The simplest way to replace fossil fuel energy with solar energy is called a window. A single uncoated piece of glass will transmit 92% of visible light (the rest reflected) when light comes straight in (down to 75% at a 20° grazing incidence, 60% at 10° grazing). The glass is opaque to ultraviolet light and mid- to far-infrared (IR) light, but lets over 95% of the unreflected incident solar spectrum pass.

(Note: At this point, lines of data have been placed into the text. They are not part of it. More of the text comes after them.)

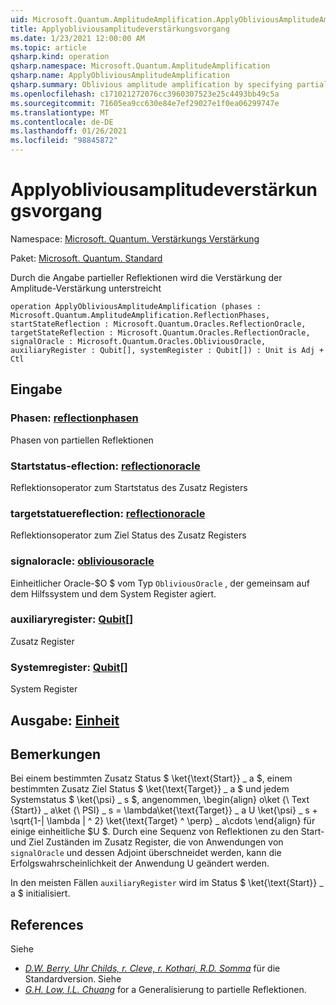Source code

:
 ```yaml
---
uid: Microsoft.Quantum.AmplitudeAmplification.ApplyObliviousAmplitudeAmplification
title: Applyobliviousamplitudeverstärkungsvorgang
ms.date: 1/23/2021 12:00:00 AM
ms.topic: article
qsharp.kind: operation
qsharp.namespace: Microsoft.Quantum.AmplitudeAmplification
qsharp.name: ApplyObliviousAmplitudeAmplification
qsharp.summary: Oblivious amplitude amplification by specifying partial reflections.
ms.openlocfilehash: c171021272076cc3960307523e25c4493bb49c5a
ms.sourcegitcommit: 71605ea9cc630e84e7ef29027e1f0ea06299747e
ms.translationtype: MT
ms.contentlocale: de-DE
ms.lasthandoff: 01/26/2021
ms.locfileid: "98845872"
---
```

# <a name="applyobliviousamplitudeamplification-operation"></a>Applyobliviousamplitudeverstärkungsvorgang

Namespace: [Microsoft. Quantum. Verstärkungs Verstärkung](xref:Microsoft.Quantum.AmplitudeAmplification)

Paket: [Microsoft. Quantum. Standard](https://nuget.org/packages/Microsoft.Quantum.Standard)


Durch die Angabe partieller Reflektionen wird die Verstärkung der Amplitude-Verstärkung unterstreicht

```qsharp
operation ApplyObliviousAmplitudeAmplification (phases : Microsoft.Quantum.AmplitudeAmplification.ReflectionPhases, startStateReflection : Microsoft.Quantum.Oracles.ReflectionOracle, targetStateReflection : Microsoft.Quantum.Oracles.ReflectionOracle, signalOracle : Microsoft.Quantum.Oracles.ObliviousOracle, auxiliaryRegister : Qubit[], systemRegister : Qubit[]) : Unit is Adj + Ctl
```


## <a name="input"></a>Eingabe

### <a name="phases--reflectionphases"></a>Phasen: [reflectionphasen](xref:Microsoft.Quantum.AmplitudeAmplification.ReflectionPhases)

Phasen von partiellen Reflektionen


### <a name="startstatereflection--reflectionoracle"></a>Startstatus-eflection: [reflectionoracle](xref:Microsoft.Quantum.Oracles.ReflectionOracle)

Reflektionsoperator zum Startstatus des Zusatz Registers


### <a name="targetstatereflection--reflectionoracle"></a>targetstatuereflection: [reflectionoracle](xref:Microsoft.Quantum.Oracles.ReflectionOracle)

Reflektionsoperator zum Ziel Status des Zusatz Registers


### <a name="signaloracle--obliviousoracle"></a>signaloracle: [obliviousoracle](xref:Microsoft.Quantum.Oracles.ObliviousOracle)

Einheitlicher Oracle-$O $ vom Typ `ObliviousOracle` , der gemeinsam auf dem Hilfssystem und dem System Register agiert.


### <a name="auxiliaryregister--qubit"></a>auxiliaryregister: [Qubit](xref:microsoft.quantum.lang-ref.qubit)[]

Zusatz Register


### <a name="systemregister--qubit"></a>Systemregister: [Qubit](xref:microsoft.quantum.lang-ref.qubit)[]

System Register



## <a name="output--unit"></a>Ausgabe: [Einheit](xref:microsoft.quantum.lang-ref.unit)



## <a name="remarks"></a>Bemerkungen

Bei einem bestimmten Zusatz Status $ \ket{\text{Start}} \_ a $, einem bestimmten Zusatz Ziel Status $ \ket{\text{Target}} \_ a $ und jedem Systemstatus $ \ket{\psi} \_ s $, angenommen, \begin{align} o\ket {\ Text {Start}} \_ a\ket {\ PSI} \_ s = \lambda\ket{\text{Target}} \_ a U \ket{\psi} \_ s + \sqrt{1-| \lambda | ^ 2} \ket{\text{Target} ^ \perp} \_ a\cdots \end{align} für einige einheitliche $U $.
Durch eine Sequenz von Reflektionen zu den Start-und Ziel Zuständen im Zusatz Register, die von Anwendungen von `signalOracle` und dessen Adjoint überschneidet werden, kann die Erfolgswahrscheinlichkeit der Anwendung U geändert werden.

In den meisten Fällen `auxiliaryRegister` wird im Status $ \ket{\text{Start}} \_ a $ initialisiert.

## <a name="references"></a>References

Siehe

- [ *D.W. Berry, Uhr Childs, r. Cleve, r. Kothari, R.D. Somma*](https://arxiv.org/abs/1312.1414) für die Standardversion.
  Siehe
- [ *G.H. Low, I.L. Chuang*](https://arxiv.org/abs/1610.06546) for a Generalisierung to partielle Reflektionen.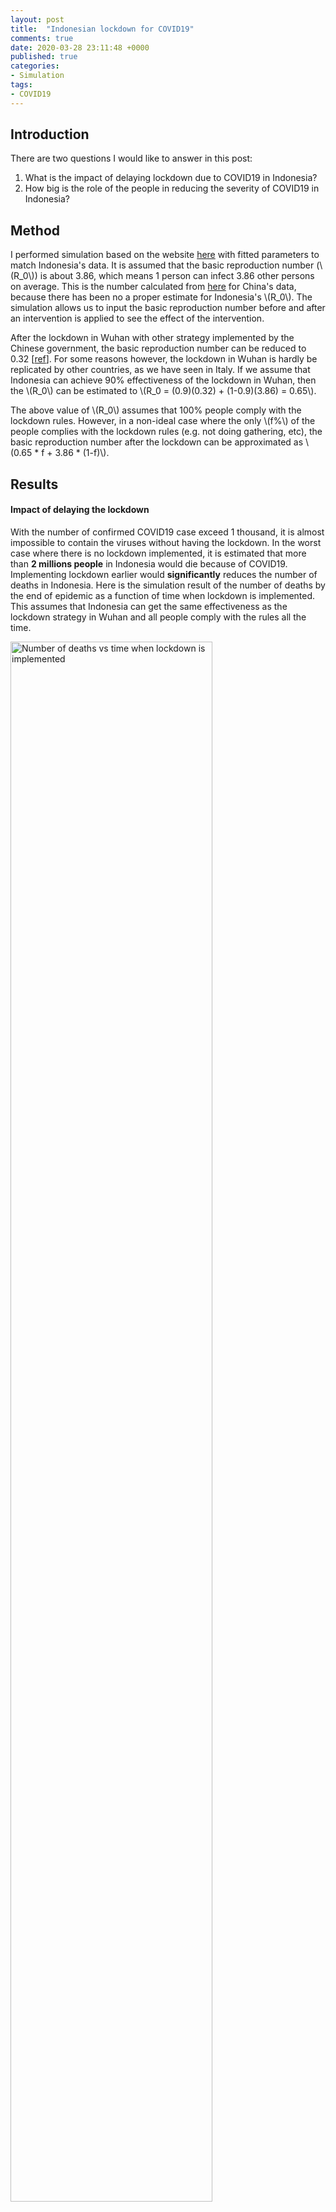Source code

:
 ```yaml
---
layout: post
title:  "Indonesian lockdown for COVID19"
comments: true
date: 2020-03-28 23:11:48 +0000
published: true
categories:
- Simulation
tags:
- COVID19
---
```


## Introduction

There are two questions I would like to answer in this post:

1. What is the impact of delaying lockdown due to COVID19 in Indonesia?
2. How big is the role of the people in reducing the severity of COVID19 in Indonesia?

## Method

I performed simulation based on the website [here](http://gabgoh.github.io/COVID/index.html?CFR=0.0082&D_hospital_lag=5&D_incbation=5.2&D_infectious=7.44&D_recovery_mild=11.1&D_recovery_severe=28.6&I0=1&InterventionAmt=0.3&InterventionTime=101&P_SEVERE=0.2&R0=3.84&Time_to_death=8.11&logN=19.39) with fitted parameters
to match Indonesia's data.
It is assumed that the basic reproduction number (\\(R\_0\\)) is about 3.86,
which means 1 person can infect 3.86 other persons on average.
This is the number calculated from [here](https://www.medrxiv.org/content/10.1101/2020.03.03.20030593v1)
for China's data, because there has been no a proper estimate for Indonesia's
\\(R\_0\\).
The simulation allows us to input the basic reproduction number before and after
an intervention is applied to see the effect of the intervention.

After the lockdown in Wuhan with other strategy implemented by the Chinese government,
the basic reproduction number can be reduced to 0.32 \[[ref](https://www.medrxiv.org/content/10.1101/2020.03.03.20030593v1)\].
For some reasons however, the lockdown in Wuhan is hardly be replicated by
other countries, as we have seen in Italy.
If we assume that Indonesia can achieve 90% effectiveness of the lockdown in Wuhan,
then the \\(R\_0\\) can be estimated to \\(R\_0 = (0.9)(0.32) + (1-0.9)(3.86) = 0.65\\).

The above value of \\(R\_0\\) assumes that 100% people comply with the lockdown rules.
However, in a non-ideal case where the only \\(f\%\\) of the people complies with
the lockdown rules (e.g. not doing gathering, etc), the basic reproduction number
after the lockdown can be approximated as \\(0.65 * f + 3.86 * (1-f)\\).

## Results

#### Impact of delaying the lockdown

With the number of confirmed COVID19 case exceed 1 thousand, it is almost
impossible to contain the viruses without having the lockdown.
In the worst case where there is no lockdown implemented, it is estimated that
more than **2 millions people** in Indonesia would die because of COVID19.
Implementing lockdown earlier would **significantly** reduces the number of deaths
in Indonesia.
Here is the simulation result of the number of deaths by the end of epidemic
as a function of time when lockdown is implemented.
This assumes that Indonesia can get the same effectiveness as the lockdown
strategy in Wuhan and all people comply with the rules all the time.

<img title="Number of deaths vs time when lockdown is implemented" src="{{ site.baseurl }}/assets/idcovid19/deaths-vs-time-lockdown.png" width="80%"/>

We can see that the total number of deaths grows exponentially as the lockdown is delayed.
Let's take an example.
If the lockdown is implemented on 30 March, the total number of deaths would be around 1600 people.
If it is implemented a week later (6 April), the total deaths would be about 3100 people.
Delaying it until for 2 weeks until 13 April would raise the number to 9900 people.
And if it is delayed until a month later, it would result in about 128000 deaths.
The longer it is delayed, the more people are going to die.
Remember, delaying the lockdown by 4 days would **double the number of deaths**.

I need to reiterate that this assumes that **all people comply** with the rules all the time
and Indonesia can reach about 90% effectiveness as Wuhan's lockdown strategy.

#### The role of people in having a successful lockdown

With 90% effectiveness of lockdown strategy, we will see how important the role
of people in making the lockdown successful is.
Let's say the lockdown is implemented on 30 March.
Here is the graph of the total number of deaths vs the fraction of population
that obeys the lockdown.

<img title="Number of deaths vs fraction of population obeying the rules" src="{{ site.baseurl }}/assets/idcovid19/deaths-vs-obey.png" width="80%"/>

We can see if the number of people disobey the rule increases, the number of deaths
**increases very significantly**.
The effect is much more significant than delaying the lockdown.
If all people obeys the lockdown's rules, the number of deaths would be 3700 by the end of epidemic.
If 5% of the population does not obey the rules (1 in 20 of your friends/colleagues), the number increases to 6000 deaths.
With 10% population does not follow the rules (1 in 10), the number of deaths increases significantly to 37000.
And if 15% of the population does not obey the lockdown's rules, the number sharply increases to 500 thousands deaths.

So, remember, if the government applies lockdown, please obey the rules.
**If not, hundreds of thousand people could die because of your action.**
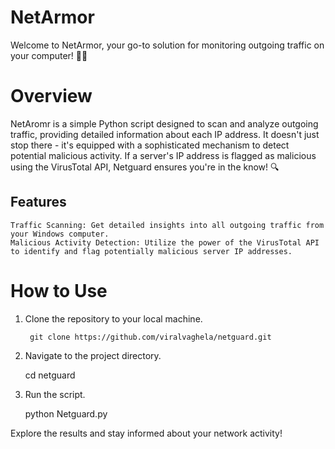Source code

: # NetArmor
Welcome to NetArmor, your go-to solution for monitoring outgoing traffic on your computer! 🕵️‍♂️

# Overview

NetAromr is a simple Python script designed to scan and analyze outgoing traffic, providing detailed information about each IP address. It doesn't just stop there - it's equipped with a sophisticated mechanism to detect potential malicious activity. If a server's IP address is flagged as malicious using the VirusTotal API, Netguard ensures you're in the know! 🔍

## Features

    Traffic Scanning: Get detailed insights into all outgoing traffic from your Windows computer.
    Malicious Activity Detection: Utilize the power of the VirusTotal API to identify and flag potentially malicious server IP addresses.


# How to Use

1. Clone the repository to your local machine.

        git clone https://github.com/viralvaghela/netguard.git

2. Navigate to the project directory.

      cd netguard

3. Run the script.

      python Netguard.py

Explore the results and stay informed about your network activity!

Considering that windows in houses/buildings tend to be vertical, we can evaluate the energy input through windows, taking transmission loss, reflection loss, and angular foreshortening into effect. Because the Sun is higher in the sky in the summer, the window appears foreshortened to the direct sunlight, and also reflects more. So a south-facing window automatically admits more heat in the winter than in the summer, with no adjustment. Putting an overhang over the window—ideally with some vertical space between the window and overhang—can eliminate the summer noon-time contribution entirely. The figure below illustrates the fraction of incident direct-sun energy (think 1000 W/m²) admitted by the window. Vertical reference lines indicate the noon-time elevation of the sun at a latitude of 40° for the winter and summer solstices. The noon-day sun will be somewhere between these values all year. Adjustment to other latitudes involves a simple shift of the dashed lines by the latitudedifference.

Fraction of incident direct energy (perpendicular to rays) making it through a vertical window. The overhang extends an amount that is half the window height, and optionally is spaced 0.2 window-height-units above the top of the window.